Я смотрю на совершенно одинаковые сумки-баулы и не могу понять: каким образом их можно отличить друг от друга? Хотя женщины, должно быть, имеют эту способность. Они же отличают друг от друга своих детей-близнецов.
Минут через пять мы уже сидим за столом.
– Я тебе так благодарна! – говорит мне Лариса Вадимовна. – Мне соседи все рассказали. И про поминки, которые ты организовывал, и о том, какой ты хороший! Вот бы мне такого сына!..
У моей мамы при этих словах в глазах мелькает явное желание сказать какую-нибудь гадость или резкость. Но она сдерживается. И мы продолжаем внимательно слушать Мирину маму, ругающую теперь грязных арабов и таких же грязных евреев.
– Это же надо, – причитающим голосом монотонит она. – Я знала, что есть водобоязненные евреи, от которых плохо пахнет. Я и тут одного такого портного знала, но там их сплошь и рядом! И куда они нас поселили! Я приехала с культурной дочерью из столицы, а они нас в колхоз с общественной столовой и еженедельными собраниями! Да я никогда не была в партии. Зачем мне собрания!
Я пью чай и жду, когда Мирина мама наговорится. Она, видимо, долго молчала. Несколько лет.
Моя мама тоже терпеливо слушает, но по ее лицу видно: терпения у нее осталось минут на десять. Не больше.
И действительно. Допив вторую чашку чая, мама предлагает мне и Мире пойти прогуляться, а они с Ларисой Вадимовной обсудят ситуацию.
Мирина мама совершенно спокойно соглашается и по-хозяйски, но приветливо кивает мне на двери.
– Ну что? – спрашиваю я Миру, когда мы выходим из парадного. – В кафе?

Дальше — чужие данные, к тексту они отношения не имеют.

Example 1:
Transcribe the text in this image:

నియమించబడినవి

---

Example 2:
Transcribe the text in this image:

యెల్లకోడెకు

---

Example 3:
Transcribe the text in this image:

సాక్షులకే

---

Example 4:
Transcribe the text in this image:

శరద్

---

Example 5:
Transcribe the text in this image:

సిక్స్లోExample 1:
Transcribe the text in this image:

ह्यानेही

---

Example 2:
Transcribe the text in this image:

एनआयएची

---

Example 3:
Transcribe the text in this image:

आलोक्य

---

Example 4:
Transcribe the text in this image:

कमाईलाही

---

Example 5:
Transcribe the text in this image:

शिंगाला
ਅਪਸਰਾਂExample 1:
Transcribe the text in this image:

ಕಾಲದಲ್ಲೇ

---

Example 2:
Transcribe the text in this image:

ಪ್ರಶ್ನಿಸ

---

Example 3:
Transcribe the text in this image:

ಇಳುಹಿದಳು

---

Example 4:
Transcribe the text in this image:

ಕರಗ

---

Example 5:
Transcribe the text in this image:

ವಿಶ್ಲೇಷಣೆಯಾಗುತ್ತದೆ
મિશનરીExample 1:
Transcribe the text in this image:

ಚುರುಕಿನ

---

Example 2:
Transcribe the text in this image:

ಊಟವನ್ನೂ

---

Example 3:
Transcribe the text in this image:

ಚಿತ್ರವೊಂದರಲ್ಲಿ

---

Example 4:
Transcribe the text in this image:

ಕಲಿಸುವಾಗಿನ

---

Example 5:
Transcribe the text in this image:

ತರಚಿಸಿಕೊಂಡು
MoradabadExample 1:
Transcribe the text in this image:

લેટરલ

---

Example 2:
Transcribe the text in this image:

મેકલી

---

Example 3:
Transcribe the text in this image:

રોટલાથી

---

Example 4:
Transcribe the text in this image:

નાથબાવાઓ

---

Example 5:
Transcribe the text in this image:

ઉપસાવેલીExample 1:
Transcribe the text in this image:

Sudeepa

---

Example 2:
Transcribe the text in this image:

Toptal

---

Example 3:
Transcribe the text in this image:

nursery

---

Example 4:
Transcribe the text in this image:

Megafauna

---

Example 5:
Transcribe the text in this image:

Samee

Она задумчиво смотрит на меня. Потом предлагает пойти в Музей русского искусства.
– Я соскучилась по прекрасному, – говорит она.

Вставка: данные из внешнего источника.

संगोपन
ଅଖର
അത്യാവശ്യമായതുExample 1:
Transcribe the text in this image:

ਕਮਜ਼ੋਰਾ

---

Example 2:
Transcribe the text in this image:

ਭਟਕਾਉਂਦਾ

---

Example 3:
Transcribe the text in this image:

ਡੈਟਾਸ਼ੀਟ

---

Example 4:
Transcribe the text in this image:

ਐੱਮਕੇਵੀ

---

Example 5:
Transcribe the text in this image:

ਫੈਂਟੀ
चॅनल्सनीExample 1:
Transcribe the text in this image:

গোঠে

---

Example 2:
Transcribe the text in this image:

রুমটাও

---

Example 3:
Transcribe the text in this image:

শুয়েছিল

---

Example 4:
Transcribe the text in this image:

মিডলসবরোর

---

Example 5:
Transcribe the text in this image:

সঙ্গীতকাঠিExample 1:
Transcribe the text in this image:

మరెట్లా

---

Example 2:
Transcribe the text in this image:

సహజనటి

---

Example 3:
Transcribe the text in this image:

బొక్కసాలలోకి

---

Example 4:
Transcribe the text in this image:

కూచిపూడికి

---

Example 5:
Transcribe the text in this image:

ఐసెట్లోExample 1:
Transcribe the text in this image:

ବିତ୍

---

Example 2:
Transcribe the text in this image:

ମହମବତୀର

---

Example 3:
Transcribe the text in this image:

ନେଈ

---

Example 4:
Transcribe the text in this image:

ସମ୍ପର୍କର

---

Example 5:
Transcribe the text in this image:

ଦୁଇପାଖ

Я присматриваюсь к ее лицу. Она ничуть не изменилась, только стала чуть смуглее. Это, видимо, из-за жаркого израильского солнца.
– Музей так музей, – говорю я.
173
Киев. Декабрь 2004 года.
– У вас редкая форма патологии, – грустно произнес пожилой профессор, снимая с мясистого носа очки и пряча их в нагрудный карман белого халата.
Перед ним на столе лежали результаты анализов. Анализов, ради которых мне пришлось физиологически унижаться, позволять людям в белых халатах давать мне самые неприятные указания и советы, позволять им руками в резиновых перчатках ощупывать, пальпировать меня во многих труднодоступных местах. И все ради какой-нибудь капельки внутренней секреции или еще какой-то жидкости, которую из тела иначе не добудешь. Я уже помолчу о своих ощущениях при добывании из себя спермы самым недостойным для взрослого мужчины способом.
И вот теперь, когда все этапы унижения пройдены, приговор звучит, как выстрел в затылок: «У вас редкая форма патологии!»
– Нет, на образ жизни это не может влиять, – добавляет профессор успокаивающим тоном. – Все дело в том, что ваши сперматозоиды. Это очень редкая аномалия, по крайней мере среди сперматозоидов.